Ferrucci had made eight IndyCar starts with three teams since his last full-time season in 2020 while also racing part time in the NASCAR Xfinity Series this year.

He will drive the storied No. 14 Dallara-Chevrolet for four-time Indy 500 winner A.J. Foyt’s team, which will field the car from its Waller, Texas headquarters.

“It’s incredibly exciting to be back in the INDYCAR Series full time,” Ferrucci said in a team release. “Being a part-time driver over the last two years has been hard for me, personally. I’m a race car driver, and I want to compete. Working with different teams has been exciting, and I’m proud that no matter which car I’ve raced, I’ve always shown speed and consistency. I couldn’t be more excited to join AJ Foyt Racing in the 14 Chevy. I can’t wait to make the best of it.”

Ferrucci, 24, had finished a career-best fourth in IndyCar four times, including the 104th Indy 500 in 2020. He was the 2019 Indy 500 rookie of the year with a sixth.

In nine Xfinity starts since 2021, Ferrucci has a career-best finish of 13th at Las Vegas Motor Speedway.

“I am thrilled to welcome Santino to the team,” Larry Foyt said in a release. “He’s shown a knack for getting toward the front of the field, and I think he is a racer who moves forward on race day. A.J. sees the fire in him and has enjoyed their meetings together. I think Santino’s experience will help his rookie teammate as well, so he is a great addition to our roster.”

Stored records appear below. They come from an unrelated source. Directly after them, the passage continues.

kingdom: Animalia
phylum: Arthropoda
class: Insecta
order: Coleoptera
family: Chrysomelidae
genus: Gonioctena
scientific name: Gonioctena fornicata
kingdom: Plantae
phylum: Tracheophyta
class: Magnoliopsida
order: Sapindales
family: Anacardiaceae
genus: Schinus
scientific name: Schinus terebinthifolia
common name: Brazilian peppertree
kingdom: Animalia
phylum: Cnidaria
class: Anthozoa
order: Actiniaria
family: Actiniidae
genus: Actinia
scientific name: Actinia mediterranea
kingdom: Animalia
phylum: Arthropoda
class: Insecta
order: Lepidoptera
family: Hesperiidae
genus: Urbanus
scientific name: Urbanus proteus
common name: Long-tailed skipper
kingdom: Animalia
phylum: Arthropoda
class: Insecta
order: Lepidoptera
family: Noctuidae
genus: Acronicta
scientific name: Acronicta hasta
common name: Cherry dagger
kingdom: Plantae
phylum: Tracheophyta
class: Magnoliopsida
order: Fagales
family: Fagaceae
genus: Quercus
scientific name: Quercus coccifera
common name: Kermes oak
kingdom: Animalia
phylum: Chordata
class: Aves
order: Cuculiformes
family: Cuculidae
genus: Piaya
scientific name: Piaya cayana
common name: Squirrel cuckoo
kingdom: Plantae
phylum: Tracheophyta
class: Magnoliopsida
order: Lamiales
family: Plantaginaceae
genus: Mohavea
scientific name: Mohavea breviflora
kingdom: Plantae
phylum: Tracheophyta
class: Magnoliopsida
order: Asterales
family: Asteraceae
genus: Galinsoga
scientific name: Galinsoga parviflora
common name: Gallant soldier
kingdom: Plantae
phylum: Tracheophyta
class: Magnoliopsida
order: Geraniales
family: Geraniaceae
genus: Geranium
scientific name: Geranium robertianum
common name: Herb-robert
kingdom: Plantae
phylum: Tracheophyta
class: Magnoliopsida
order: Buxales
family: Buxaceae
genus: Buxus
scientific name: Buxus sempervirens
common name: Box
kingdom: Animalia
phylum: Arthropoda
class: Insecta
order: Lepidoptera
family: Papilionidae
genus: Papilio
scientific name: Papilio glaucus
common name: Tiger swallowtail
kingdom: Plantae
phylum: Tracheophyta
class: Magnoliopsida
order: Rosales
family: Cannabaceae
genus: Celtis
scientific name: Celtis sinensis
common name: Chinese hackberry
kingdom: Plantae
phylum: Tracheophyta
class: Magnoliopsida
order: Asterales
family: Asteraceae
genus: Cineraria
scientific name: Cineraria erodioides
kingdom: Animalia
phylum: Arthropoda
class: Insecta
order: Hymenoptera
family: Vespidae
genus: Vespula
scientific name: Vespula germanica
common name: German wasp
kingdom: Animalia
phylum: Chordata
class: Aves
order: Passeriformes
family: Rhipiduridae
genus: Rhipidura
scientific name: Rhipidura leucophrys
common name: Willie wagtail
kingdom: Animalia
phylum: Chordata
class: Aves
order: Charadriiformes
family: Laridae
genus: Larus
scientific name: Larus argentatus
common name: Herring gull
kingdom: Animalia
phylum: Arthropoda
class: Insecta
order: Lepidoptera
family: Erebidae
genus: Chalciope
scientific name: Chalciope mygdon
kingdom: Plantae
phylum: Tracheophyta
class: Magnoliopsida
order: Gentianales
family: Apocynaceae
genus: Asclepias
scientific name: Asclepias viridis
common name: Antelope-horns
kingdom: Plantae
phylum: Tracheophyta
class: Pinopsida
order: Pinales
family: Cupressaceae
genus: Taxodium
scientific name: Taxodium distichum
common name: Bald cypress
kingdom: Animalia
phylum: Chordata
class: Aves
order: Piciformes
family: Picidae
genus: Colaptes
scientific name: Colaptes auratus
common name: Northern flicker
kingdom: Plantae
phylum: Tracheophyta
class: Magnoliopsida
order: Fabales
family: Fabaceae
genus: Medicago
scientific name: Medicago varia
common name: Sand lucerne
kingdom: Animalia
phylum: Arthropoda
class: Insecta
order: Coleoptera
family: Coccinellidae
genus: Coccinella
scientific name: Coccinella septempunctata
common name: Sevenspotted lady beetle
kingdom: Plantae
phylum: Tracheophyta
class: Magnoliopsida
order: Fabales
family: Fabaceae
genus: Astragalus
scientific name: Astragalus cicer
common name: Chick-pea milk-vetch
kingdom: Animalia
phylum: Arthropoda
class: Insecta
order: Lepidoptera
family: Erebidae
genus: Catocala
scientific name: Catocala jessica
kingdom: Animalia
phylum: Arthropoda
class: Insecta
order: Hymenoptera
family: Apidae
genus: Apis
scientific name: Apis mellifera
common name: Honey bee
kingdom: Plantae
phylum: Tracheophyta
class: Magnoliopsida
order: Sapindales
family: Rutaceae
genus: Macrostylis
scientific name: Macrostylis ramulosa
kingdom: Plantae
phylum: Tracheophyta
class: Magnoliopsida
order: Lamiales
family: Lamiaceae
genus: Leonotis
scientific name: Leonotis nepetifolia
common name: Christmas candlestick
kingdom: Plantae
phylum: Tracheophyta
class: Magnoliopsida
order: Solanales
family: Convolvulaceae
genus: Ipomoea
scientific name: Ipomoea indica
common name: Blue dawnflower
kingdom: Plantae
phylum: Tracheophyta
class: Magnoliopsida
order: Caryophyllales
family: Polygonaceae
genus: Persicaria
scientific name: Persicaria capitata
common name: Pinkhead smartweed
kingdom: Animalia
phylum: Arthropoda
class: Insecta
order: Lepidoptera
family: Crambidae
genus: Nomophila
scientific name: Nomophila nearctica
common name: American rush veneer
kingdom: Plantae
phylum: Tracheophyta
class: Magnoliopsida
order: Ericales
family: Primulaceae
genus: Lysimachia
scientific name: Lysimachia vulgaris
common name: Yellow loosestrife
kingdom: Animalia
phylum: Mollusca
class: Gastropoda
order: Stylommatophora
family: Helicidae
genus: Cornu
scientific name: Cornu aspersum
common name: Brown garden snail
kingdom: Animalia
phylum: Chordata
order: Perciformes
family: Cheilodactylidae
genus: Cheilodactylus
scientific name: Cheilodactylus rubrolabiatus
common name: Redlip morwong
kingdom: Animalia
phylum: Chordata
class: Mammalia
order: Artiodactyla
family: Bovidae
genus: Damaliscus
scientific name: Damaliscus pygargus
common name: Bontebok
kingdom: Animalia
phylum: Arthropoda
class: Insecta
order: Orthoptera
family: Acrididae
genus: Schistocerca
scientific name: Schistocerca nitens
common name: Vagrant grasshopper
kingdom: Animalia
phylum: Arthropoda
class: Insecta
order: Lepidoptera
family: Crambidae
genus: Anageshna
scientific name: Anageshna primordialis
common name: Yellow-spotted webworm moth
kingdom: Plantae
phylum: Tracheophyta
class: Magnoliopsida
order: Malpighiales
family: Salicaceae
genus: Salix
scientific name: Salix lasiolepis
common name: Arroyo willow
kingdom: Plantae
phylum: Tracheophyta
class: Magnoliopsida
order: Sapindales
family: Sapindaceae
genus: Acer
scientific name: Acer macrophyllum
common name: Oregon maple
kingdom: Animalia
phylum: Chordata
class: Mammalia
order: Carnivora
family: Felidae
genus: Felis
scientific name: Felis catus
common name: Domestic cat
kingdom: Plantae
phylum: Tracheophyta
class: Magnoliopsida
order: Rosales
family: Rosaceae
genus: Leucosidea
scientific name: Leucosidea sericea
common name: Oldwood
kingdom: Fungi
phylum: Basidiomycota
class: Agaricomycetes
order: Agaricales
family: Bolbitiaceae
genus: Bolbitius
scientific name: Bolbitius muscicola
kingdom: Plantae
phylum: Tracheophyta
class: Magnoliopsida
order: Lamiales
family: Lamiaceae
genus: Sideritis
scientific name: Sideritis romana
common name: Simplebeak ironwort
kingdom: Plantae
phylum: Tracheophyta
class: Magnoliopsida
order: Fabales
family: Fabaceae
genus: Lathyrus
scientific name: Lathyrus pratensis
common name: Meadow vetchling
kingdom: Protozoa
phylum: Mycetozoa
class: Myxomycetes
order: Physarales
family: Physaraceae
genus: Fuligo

Ferrucci will be teamed at AJ Foyt Racing with Benjamin Pedersen, who finished fifth in the 2022 Indy Lights standings. The team has yet to specify the number for Pedersen’s entry, which will be fielded out of its Indianapolis race shop.

Foyt’s two full-time drivers last season were Dalton Kellett and Kyle Kirkwood, who is moving to Andretti Autosport.